# [Source records]
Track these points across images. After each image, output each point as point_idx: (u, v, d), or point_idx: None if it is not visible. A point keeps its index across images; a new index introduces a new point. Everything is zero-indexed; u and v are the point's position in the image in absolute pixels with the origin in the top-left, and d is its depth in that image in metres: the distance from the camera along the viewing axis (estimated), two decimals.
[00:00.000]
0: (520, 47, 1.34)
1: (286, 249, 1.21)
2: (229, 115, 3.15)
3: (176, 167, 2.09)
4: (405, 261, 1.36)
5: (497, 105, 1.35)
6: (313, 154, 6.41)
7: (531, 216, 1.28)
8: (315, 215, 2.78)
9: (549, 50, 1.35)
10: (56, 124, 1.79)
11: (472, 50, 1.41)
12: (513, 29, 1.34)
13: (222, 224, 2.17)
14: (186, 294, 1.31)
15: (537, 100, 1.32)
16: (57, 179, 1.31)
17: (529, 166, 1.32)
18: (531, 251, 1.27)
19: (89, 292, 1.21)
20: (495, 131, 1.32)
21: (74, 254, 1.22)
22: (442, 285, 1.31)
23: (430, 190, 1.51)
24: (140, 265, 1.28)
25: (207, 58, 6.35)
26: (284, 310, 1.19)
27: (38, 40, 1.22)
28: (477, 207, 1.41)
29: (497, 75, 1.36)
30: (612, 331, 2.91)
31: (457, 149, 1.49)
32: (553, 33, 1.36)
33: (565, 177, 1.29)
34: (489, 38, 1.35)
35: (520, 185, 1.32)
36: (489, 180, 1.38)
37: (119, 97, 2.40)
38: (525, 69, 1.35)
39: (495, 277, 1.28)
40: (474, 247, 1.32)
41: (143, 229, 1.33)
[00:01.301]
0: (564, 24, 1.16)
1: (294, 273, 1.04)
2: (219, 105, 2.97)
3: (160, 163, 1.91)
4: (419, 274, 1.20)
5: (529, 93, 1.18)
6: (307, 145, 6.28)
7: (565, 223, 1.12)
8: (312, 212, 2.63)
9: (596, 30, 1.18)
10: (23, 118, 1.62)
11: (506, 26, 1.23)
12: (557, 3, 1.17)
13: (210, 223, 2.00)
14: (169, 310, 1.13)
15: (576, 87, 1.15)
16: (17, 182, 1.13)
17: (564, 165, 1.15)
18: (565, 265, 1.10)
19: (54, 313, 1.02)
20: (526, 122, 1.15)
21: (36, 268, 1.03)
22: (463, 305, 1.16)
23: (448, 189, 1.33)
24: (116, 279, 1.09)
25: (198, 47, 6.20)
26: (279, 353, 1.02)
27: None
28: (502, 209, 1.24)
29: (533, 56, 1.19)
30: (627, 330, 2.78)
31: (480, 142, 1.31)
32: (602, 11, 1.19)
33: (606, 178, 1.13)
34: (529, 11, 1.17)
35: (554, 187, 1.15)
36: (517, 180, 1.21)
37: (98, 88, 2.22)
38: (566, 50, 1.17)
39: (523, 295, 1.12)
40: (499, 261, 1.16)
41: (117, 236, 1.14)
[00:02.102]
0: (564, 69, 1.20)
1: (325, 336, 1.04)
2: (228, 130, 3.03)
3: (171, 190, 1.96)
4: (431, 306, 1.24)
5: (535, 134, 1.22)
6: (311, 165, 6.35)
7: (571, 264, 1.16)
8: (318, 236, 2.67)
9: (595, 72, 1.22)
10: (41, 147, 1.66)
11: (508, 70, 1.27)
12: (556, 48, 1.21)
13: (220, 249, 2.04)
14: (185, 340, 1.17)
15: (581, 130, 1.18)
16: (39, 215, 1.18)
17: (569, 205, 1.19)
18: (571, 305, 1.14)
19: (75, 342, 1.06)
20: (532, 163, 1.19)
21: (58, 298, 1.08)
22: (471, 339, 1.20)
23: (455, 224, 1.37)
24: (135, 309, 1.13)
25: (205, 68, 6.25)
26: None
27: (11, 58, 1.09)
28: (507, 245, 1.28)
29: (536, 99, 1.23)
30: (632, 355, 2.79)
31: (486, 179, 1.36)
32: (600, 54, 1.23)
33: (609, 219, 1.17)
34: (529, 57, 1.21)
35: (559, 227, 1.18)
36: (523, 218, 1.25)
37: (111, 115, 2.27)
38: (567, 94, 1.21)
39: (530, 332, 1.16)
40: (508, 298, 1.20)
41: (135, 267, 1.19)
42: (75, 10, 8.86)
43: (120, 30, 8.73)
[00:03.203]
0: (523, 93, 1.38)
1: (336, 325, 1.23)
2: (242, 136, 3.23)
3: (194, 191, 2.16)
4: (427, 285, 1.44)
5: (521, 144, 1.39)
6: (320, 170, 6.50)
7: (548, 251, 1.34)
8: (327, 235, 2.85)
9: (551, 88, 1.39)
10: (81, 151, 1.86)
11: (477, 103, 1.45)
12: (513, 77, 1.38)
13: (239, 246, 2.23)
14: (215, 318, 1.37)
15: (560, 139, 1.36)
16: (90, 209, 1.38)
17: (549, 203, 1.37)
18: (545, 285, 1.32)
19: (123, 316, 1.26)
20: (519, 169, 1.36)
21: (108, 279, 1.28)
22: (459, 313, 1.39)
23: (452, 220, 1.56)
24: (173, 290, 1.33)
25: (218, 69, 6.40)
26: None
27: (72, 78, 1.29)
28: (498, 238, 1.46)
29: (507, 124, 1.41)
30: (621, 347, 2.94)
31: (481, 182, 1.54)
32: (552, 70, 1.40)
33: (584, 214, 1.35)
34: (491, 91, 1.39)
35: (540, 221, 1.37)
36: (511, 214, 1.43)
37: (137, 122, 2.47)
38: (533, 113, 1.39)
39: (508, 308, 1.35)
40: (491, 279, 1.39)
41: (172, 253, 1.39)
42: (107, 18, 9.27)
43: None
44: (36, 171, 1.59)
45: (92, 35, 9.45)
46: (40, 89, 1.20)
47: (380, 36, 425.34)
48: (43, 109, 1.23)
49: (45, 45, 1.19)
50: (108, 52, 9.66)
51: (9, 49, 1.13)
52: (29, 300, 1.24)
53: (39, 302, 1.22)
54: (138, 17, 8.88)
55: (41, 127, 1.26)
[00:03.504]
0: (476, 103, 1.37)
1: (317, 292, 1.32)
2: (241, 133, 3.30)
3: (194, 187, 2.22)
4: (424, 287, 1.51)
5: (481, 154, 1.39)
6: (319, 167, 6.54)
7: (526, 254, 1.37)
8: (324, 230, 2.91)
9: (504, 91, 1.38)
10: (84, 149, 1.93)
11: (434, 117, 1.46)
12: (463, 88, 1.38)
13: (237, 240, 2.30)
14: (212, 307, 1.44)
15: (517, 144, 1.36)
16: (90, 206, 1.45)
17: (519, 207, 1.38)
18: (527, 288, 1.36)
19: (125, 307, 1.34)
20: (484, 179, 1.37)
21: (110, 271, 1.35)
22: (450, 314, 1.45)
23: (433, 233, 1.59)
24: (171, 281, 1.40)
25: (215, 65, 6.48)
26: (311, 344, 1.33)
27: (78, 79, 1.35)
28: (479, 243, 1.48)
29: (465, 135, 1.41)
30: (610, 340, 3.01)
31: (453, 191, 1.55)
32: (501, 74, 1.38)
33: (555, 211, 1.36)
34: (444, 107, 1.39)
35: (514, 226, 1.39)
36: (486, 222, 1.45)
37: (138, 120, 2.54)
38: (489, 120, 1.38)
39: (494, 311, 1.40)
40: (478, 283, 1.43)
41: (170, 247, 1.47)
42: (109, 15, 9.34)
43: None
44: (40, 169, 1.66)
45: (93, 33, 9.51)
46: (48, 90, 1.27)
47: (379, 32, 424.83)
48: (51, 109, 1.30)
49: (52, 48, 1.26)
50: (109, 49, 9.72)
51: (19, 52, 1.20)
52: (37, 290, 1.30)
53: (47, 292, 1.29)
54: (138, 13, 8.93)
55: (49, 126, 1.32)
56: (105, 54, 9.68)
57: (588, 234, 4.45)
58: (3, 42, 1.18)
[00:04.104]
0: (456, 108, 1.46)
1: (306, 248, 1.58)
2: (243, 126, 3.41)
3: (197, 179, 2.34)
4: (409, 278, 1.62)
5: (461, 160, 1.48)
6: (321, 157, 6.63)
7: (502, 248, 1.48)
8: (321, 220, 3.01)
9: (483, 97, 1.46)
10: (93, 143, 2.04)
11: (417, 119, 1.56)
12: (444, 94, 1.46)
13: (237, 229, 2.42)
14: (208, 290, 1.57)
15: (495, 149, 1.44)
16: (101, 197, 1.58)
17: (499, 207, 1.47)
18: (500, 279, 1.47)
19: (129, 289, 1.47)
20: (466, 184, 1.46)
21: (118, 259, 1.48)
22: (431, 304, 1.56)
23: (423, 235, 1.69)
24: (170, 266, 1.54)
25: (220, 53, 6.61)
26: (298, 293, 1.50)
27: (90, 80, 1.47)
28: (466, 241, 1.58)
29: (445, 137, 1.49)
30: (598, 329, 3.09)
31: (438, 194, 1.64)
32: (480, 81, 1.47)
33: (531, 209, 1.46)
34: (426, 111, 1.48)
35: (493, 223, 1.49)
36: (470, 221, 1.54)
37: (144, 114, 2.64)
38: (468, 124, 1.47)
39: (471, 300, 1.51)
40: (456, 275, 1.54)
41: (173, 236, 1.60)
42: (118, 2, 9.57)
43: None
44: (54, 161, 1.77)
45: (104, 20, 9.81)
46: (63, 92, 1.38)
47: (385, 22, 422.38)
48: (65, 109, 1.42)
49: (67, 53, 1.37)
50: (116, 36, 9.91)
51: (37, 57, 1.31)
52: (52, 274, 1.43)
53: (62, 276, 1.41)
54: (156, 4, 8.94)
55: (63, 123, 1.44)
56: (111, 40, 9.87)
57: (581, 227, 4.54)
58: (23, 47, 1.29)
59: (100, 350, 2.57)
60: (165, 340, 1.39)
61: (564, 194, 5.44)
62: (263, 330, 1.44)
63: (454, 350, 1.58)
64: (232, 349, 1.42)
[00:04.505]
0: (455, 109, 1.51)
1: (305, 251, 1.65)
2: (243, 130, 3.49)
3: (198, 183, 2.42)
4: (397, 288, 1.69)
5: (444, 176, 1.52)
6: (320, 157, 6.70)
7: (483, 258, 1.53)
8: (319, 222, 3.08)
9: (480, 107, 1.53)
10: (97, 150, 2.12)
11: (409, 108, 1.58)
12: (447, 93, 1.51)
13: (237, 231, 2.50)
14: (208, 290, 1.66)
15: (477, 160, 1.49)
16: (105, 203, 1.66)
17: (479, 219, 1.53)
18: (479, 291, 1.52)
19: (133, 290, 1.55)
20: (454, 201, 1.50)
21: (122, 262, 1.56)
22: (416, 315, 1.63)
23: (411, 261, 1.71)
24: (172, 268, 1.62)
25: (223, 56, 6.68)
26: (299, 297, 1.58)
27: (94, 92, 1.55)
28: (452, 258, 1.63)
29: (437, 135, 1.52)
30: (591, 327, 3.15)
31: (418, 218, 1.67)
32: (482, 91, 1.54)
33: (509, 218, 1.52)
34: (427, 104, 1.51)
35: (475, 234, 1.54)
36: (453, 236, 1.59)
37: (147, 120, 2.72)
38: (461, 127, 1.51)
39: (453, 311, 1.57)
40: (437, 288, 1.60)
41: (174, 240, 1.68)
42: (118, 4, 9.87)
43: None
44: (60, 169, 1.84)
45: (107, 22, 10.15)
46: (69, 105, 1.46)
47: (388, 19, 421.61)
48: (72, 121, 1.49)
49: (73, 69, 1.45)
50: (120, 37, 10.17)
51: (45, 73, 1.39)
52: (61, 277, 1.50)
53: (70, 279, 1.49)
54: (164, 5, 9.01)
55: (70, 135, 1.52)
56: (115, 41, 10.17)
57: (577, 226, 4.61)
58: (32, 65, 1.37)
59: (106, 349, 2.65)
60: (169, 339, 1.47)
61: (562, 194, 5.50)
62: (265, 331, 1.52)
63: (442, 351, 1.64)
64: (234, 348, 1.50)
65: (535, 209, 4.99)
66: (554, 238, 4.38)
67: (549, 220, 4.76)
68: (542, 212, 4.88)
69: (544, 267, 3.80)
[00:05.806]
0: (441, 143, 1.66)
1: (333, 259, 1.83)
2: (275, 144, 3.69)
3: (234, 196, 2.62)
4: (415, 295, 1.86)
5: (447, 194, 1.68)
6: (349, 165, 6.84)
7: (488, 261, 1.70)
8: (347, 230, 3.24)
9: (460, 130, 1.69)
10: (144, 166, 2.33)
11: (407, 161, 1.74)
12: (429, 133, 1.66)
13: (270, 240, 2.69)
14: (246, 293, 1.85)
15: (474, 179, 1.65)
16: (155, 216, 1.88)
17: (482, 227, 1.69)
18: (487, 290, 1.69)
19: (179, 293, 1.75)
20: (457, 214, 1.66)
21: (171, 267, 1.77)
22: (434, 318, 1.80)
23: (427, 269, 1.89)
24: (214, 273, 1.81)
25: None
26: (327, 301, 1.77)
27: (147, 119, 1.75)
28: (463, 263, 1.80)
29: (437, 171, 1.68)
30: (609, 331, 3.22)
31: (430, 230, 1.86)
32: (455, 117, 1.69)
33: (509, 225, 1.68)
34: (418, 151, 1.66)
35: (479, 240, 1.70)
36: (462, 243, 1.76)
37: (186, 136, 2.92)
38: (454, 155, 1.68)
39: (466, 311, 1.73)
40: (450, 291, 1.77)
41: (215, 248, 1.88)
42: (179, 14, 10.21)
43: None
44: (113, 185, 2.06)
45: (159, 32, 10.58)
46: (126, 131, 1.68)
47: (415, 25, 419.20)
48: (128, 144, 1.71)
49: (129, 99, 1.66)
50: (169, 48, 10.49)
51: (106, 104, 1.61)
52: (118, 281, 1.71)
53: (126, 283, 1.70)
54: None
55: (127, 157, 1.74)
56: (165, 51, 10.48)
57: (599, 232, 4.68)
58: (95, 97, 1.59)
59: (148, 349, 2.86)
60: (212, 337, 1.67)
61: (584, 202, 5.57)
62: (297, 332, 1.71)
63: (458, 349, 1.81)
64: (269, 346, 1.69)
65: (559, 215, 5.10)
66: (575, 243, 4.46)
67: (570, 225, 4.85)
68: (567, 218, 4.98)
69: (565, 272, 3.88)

--

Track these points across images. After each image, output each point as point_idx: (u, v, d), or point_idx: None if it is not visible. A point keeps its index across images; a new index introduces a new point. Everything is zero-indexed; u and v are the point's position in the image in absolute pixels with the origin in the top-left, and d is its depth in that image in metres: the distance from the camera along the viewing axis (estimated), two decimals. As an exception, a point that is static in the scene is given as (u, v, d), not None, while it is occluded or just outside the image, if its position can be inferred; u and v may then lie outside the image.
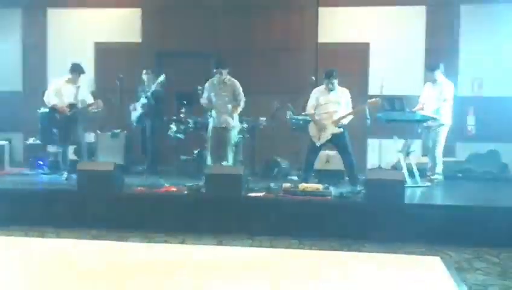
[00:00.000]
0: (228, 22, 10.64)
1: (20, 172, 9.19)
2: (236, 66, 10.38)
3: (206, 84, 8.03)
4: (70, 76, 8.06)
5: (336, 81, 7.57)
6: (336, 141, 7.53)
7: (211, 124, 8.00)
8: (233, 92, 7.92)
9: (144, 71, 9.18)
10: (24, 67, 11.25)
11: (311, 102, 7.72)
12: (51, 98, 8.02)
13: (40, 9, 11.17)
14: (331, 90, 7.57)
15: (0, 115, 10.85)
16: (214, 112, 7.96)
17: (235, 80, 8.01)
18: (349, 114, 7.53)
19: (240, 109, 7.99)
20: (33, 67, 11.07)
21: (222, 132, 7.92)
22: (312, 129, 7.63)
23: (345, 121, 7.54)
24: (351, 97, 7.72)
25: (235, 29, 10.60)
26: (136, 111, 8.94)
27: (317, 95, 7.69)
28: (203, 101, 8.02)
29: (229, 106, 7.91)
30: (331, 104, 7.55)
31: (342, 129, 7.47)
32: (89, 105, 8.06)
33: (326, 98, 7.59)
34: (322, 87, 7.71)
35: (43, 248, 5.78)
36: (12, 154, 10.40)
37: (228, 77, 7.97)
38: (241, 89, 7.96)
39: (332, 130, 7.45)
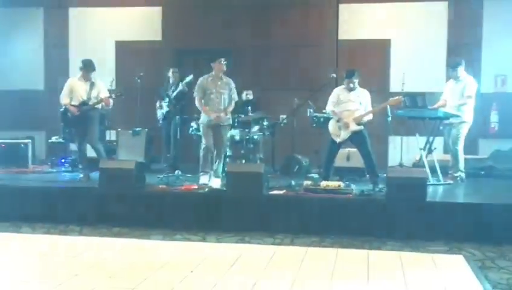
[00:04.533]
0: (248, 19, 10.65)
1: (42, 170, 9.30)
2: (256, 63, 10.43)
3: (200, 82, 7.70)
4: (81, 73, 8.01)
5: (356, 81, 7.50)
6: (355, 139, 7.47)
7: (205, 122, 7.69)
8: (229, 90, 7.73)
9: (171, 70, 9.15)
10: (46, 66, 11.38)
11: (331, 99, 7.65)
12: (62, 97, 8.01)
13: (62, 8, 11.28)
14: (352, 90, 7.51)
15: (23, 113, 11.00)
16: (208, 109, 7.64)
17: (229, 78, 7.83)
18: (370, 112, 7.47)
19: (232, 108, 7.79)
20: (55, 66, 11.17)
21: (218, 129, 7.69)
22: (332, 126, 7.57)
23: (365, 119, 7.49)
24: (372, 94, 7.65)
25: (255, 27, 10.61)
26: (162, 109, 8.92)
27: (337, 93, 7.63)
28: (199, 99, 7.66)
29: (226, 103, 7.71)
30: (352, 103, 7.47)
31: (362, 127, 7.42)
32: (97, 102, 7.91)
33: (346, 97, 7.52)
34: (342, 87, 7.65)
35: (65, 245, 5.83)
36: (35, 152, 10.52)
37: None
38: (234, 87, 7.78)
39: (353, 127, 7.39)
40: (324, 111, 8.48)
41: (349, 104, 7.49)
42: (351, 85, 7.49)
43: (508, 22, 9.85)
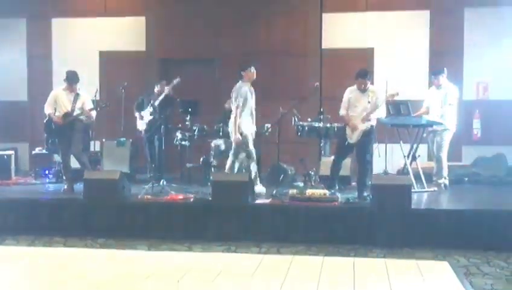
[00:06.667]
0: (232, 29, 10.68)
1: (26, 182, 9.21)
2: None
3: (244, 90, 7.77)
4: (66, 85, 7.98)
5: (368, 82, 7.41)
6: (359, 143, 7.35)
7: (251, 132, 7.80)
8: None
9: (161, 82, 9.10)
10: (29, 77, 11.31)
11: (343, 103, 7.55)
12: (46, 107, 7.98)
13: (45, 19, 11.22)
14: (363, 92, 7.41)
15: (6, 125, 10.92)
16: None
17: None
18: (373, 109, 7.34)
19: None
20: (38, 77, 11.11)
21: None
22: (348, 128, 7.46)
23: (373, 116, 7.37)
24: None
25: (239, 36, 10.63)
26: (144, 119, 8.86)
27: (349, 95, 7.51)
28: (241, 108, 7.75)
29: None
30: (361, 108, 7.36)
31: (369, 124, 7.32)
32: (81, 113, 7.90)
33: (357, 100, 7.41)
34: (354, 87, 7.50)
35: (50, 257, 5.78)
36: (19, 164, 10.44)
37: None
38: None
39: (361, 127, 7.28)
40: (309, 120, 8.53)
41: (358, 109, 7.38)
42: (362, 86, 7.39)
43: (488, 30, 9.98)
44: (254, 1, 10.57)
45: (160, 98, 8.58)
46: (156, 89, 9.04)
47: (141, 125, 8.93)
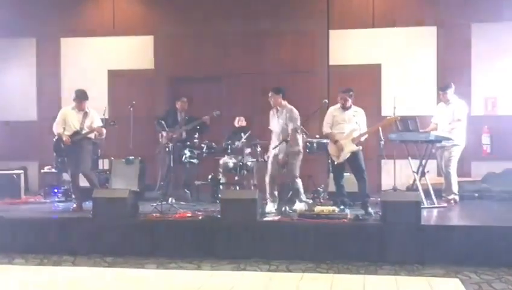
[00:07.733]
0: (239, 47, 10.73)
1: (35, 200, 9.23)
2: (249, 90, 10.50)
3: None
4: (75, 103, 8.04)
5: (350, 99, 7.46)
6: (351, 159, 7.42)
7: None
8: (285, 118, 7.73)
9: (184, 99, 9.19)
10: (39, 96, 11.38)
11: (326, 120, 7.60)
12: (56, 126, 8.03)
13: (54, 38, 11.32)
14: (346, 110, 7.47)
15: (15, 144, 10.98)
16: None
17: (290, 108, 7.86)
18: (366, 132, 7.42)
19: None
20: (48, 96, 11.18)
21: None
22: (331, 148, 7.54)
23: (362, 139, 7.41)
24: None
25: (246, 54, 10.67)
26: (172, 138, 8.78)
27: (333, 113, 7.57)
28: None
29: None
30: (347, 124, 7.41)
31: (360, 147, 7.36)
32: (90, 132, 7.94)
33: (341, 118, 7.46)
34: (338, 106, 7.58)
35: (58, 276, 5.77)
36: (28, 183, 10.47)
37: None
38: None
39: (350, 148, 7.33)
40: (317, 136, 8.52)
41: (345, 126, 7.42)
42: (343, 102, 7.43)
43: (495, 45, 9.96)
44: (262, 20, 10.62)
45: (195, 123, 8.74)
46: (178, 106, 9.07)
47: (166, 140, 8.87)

# [Assignment]
Would you retype the lines above from the one with "13: (222, 224, 2.17)" down to the one with "30: (612, 331, 2.91)", word for word, both ends included and no other lines?

# [Exercise solution]
13: (222, 224, 2.17)
14: (186, 294, 1.31)
15: (537, 100, 1.32)
16: (57, 179, 1.31)
17: (529, 166, 1.32)
18: (531, 251, 1.27)
19: (89, 292, 1.21)
20: (495, 131, 1.32)
21: (74, 254, 1.22)
22: (442, 285, 1.31)
23: (430, 190, 1.51)
24: (140, 265, 1.28)
25: (207, 58, 6.35)
26: (284, 310, 1.19)
27: (38, 40, 1.22)
28: (477, 207, 1.41)
29: (497, 75, 1.36)
30: (612, 331, 2.91)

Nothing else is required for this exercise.